Laurent Pellé
Les cauris sont jetés au sol, les signes géomantiques sont tracés dans le sable, l’attention est soutenue : si chacun d’eux est favorable, alors les » Gold Coastiers « , ou Zabrama, pourront partir pour le Ghana. Là-bas, il y a l’argent, les habits, les pagnes qui font que les filles sont belles, et toutes sortes de richesses. Là-bas, ces hommes exercent tous les métiers : mineurs, manœuvres aux Travaux publics, jockeys, dockers au port d’Accra ou de Takoradi, commerçants sur les marchés, voleurs, marabouts…

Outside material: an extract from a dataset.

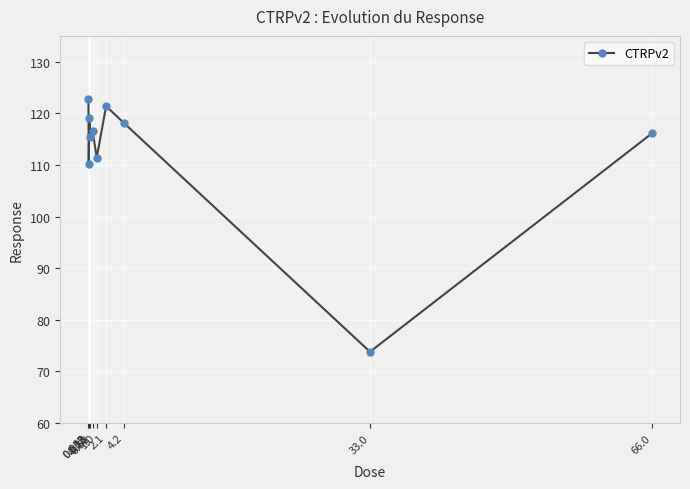

How many points are higher than both their immediate neighbors (excluding endpoints)?

3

Le dimanche, tous ne fréquentent pas les bars au nom évocateur : » Dis donc, Jo, si on allait à Mexico « , » Dimanche dans les montagnes Rocheuses « …, tous ne dansent pas sur les pistes où résonnent les calypsos venus des West Indies. Ceux-là se retrouvent dans un faubourg, dans une clairière, pour participer à un rituel de possession avec les génies de la force, les génies de la ville et de la technique, les Hauka.

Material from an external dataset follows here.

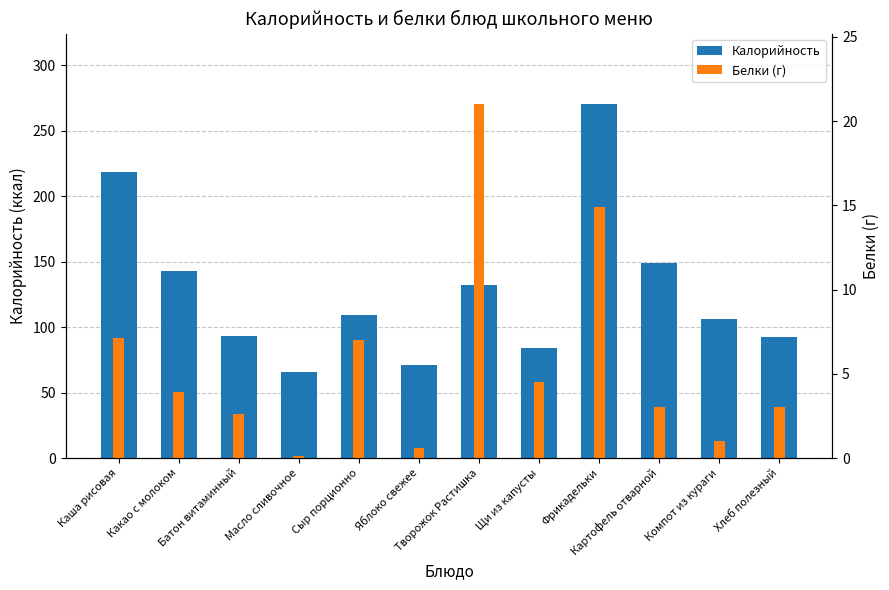

At how many categories does at least one series exceed 235?

1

Par ses recherches sur la naissance des cultes hauka, Jean Rouch est amené à étudier les migrations des Songhay et des Zarma, leurs relations avec les habitants de la Gold Coast (Ghana) ou de la Côte d’Ivoire, leurs activités économiques, politiques et religieuses. De 1950 à 1961, de la brousse sahélienne aux villes bruyantes, des marchés traditionnels aux mines d’or ou de diamant, d’un meeting du Convention People’s Party à une réunion politique des Zabrama de Kumasi, d’un hauka hori aux messes de Mr Albert Atcho, les enquêtes plongent l’ethnographe au cœur d’une Afrique en mutation, d’une Afrique où le monde urbain et le monde industriel sont en plein essor.